Our daughter has no concept of this danger.  She can’t wear a mask, she doesn’t understand hand washing, she has no concept of physical distancing, and in fact her personal needs require physical contact.  We’ve mostly kept her completely isolated since March.  We’ve been extra careful around her exposure for obvious reasons.  But added to what illness has already taken from her, we are conscious of the fact that this thing has had neurological complication, neuro-muscular complications, and internal organ complications in others.  We have no idea how it would affect her already vulnerable systems.  But, and here’s the problem with this school year, not having access to any therapy since March, her physical health has already deteriorated.  She’s lost muscle mass, leg strength, we’ve had digestive challenges, and she’s lost previously hard earned skills.  If we don’t send her, this regression will absolutely continue.  So we are literally gambling her physical health either way.  That’s not a choice, it’s a nightmare.  It’s our nightmare.  And not one piece of communication either locally or provincially has addressed these very real concerns that family’s like ours are facing.  Our most vulnerable students are being left out of the conversation entirely.  Smaller class sizes are great, but the stripping of Educational and Health related Rights of these kids hasn’t been addressed or even acknowledged.  

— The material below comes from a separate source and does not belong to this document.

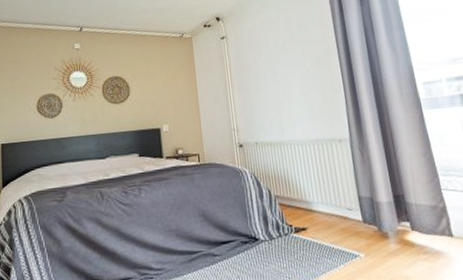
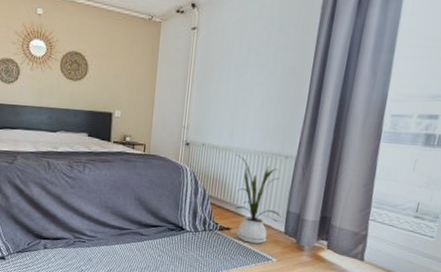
house plant: none [291,147,354,241] -> present [234,154,281,244]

There will never be a moment in my life that I won’t be able to go back to that morning 15 years ago and relive the fear and panic of her not being responsive, barely breathing, near death.  The Ontario Government is forcing me to choose between the very real chance of possibly having that again, or slowly watching my daughter’s physical health deteriorate in front of me instead.  That’s not a choice any parent should have to make.  

Picture: Jessica smiling on a sunny day outdoors on her bright blue adapted bike petting her brown and black dog.

2 thoughts on “Disabled Students Left Without Choices

  1. Thank you Theresa

    We are in the same boat. Isolated since march and can’t risk sending her or her sister to school. Thank you for getting our voices out.

    Like

  2. Amazing, thanks for sharing Theresa! Just another way this Ford government only shares what he thinks (in his limited capacity ) should work with no knowledge, input , consultation or advice from those with lived experiences.